**What is needed**
What you return must match the data below exactly, minus any pictures.

**Data excerpt**
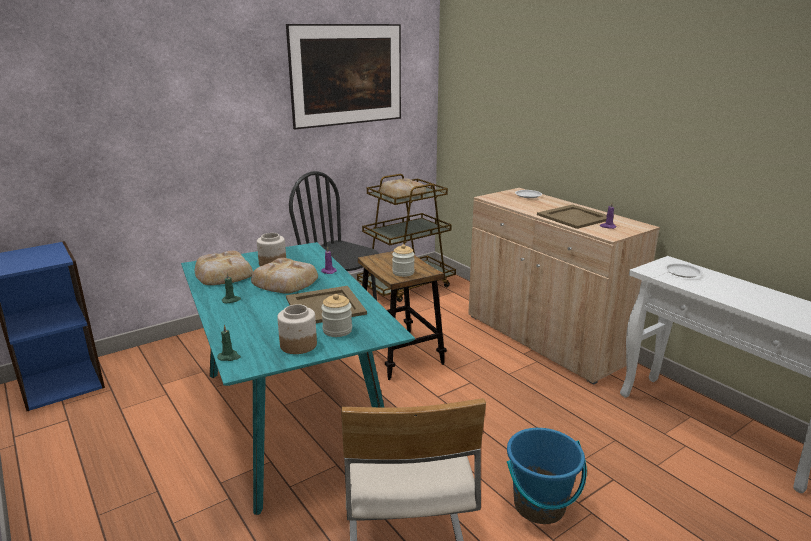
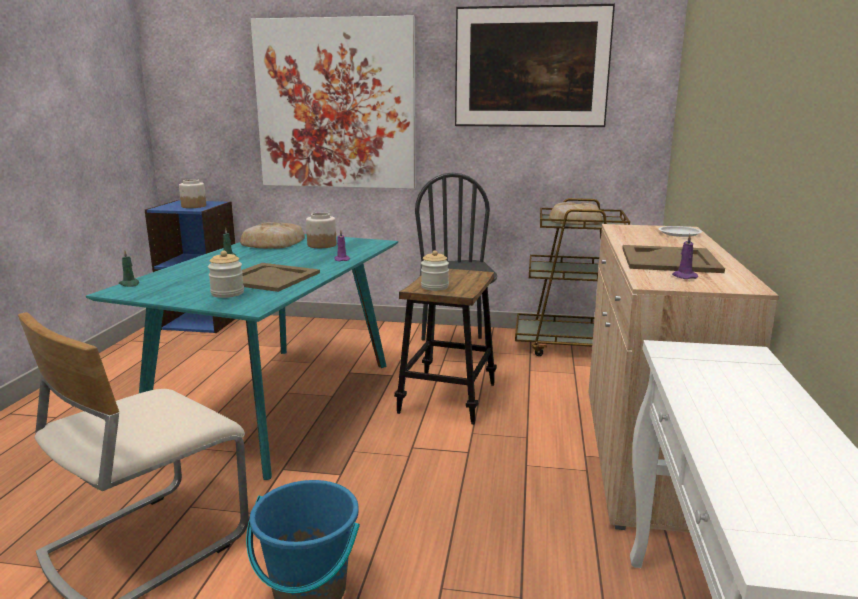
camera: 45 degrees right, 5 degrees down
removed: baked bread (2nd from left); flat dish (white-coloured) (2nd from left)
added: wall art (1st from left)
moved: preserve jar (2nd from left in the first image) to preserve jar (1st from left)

**Exercise output**
camera: 45 degrees right, 5 degrees down
removed: baked bread (2nd from left); flat dish (white-coloured) (2nd from left)
added: wall art (1st from left)
moved: preserve jar (2nd from left in the first image) to preserve jar (1st from left)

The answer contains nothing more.